Maurizio Sarri, dalla P alla A


Negli ultimi anni molte società, in primis il Milan, preferiscono affidarsi ad allenatori totalmente inesperti, che si trovano catapultati su una panchina importante senza particolari meriti sportivi. La tanta decantata “gavetta” sta ormai diventando un vero e proprio optional e non sembra costituire più un requisito essenziale per allenare ad un certo livello. Se Inzaghi quest’anno si è ritrovato ad allenare il Milan senza alcuna esperienza, c’è  però chi ha dovuto attendere ben 25 anni di onorata carriera per approdare ad allenare una squadra di serie A, Maurizio Sarri. Il cinquantaseienne tecnico di origine napoletane ha dovuto sudare molto più delle proverbiali sette camicie per salire alla ribalta del calcio italiano. La storia dell’attuale tecnico dell’Empoli ha inizio tra i campi di terra battuta delle categorie dilettantistiche. Siamo a metà  anni ’90, l’allenatore napoletano vince il campionato di Promozione con Carviglia ed Entella, ma il  suo primo risultato importante lo raggiunge col Sansovino, che porta dall’Eccellenza alla C2 in una fantastica cavalcata cominciata nel 2000 e terminata trionfalmente nel 2003, con tanto di Coppa Italia di Serie D.

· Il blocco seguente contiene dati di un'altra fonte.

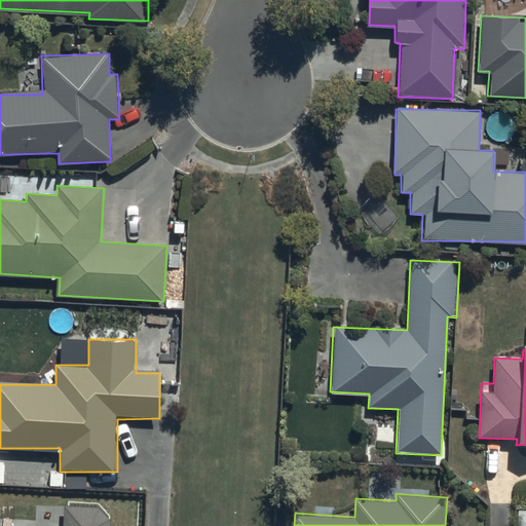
[(109,525),(110,517),(101,508),(66,505),(64,525),(109,525)]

Nemmeno quella  memorabile sfilza di successi gli regala, però, la gioia della prima panchina tra i professionisti. Arriverà, comunque, molto presto. L’anno dell’esordio in C è il 2005. Mentre Benitez col suo Liverpool conquista la Champions con la famosissima rimonta sul Milan, il buon Sarri si gode, alla sua prima esperienza nella terza serie italiana, un ottavo posto di tutto rispetto conquistato con la Sangiovannese. E’ il suo trampolino per la serie B, nella quale si tuffa per la prima volta la stagione successiva alla giuda del Pescara, con cui ottiene un tranquillo undicesimo posto. Nel 2006-2007 siederà per quattro mesi sulla panchina dell’Arezzo, liberata da un certo Antonio Conte, che in otto giornate non aveva ancora vinto una partita. Sarri riuscirà, invece, a portare i toscani addirittura ai quarti di finale di Coppa Italia, dove solo il Milan riuscì ad eliminarli.

L’anno della svolta, però, è il 2012, e pensare che avrebbe potuto essere quello delle sbarre. Il procuratore Stefano Palazzi, nell’ambito dell’indagine sul calcio scommesse, infatti, richiede per Sarri un anno di squalifica per omessa denuncia, ma l’allenatore napoletano viene prosciolto in primo grado. Pochi giorni dopo la sentenza, poi, arriva la chiamata dell’Empoli, che gli cambierà la vita: in due anni riporta la squadra toscana nella massima serie, offrendo un calcio offensivo e divertente.

In molti pensano che la Serie A sia un ostacolo proibitivo, soprattutto per una squadra come l’Empoli, che a livello tecnico è una delle meno forti della categoria. Basti pensare che Daniele De Rossi, il giocatore più pagato della nostra serie A, con uno stipendio di 6.5 milioni di euro l’anno, mentre tutta la rosa dell’Empoli guadagna complessivamente 6 milioni di euro. Per quanto riguarda la classifica degli allenatori,  è il più pagato è Rafa Benitez con uno stipendio di 3,5 milioni l’anno, mentre Sarri è il meno pagato con uno stipendio di 300.00 euro a stagione. Eppure il 7 dicembre 2014 Sarri e i suoi sono riusciti a portare via dal “San Paolo” un preziosissimo quanto inatteso 2-2.

Ma Sarri, alla sua prima esperienza in serie A, ha incantato anche in molte altre occasioni, perché a differenza di una normale squadra che lotta per la salvezza, l’Empoli non fa barricate con dieci uomini dietro la linea della palla, ma propone calcio offensivo mettendo in difficoltà squadre di primissima fascia, quali Lazio, Inter e Roma. E quando qualcuno ha fatto notare a Sarri che il suo stipendio non è all’altezza degli altri colleghi di serie A, l’allenatore dell’Empoli ha risposto con estrema eleganza: “Sono figlio di operai, ciò che percepisco basta e avanza. Mi pagano per una cosa che avrei fatto di sera, dopo il lavoro e gratis. Sono fortunato”. Solo chi è partito dai campi di Promozione ed Eccellenza, può apprezzare il privilegio del fare del gioco più bello del mondo il proprio lavoro.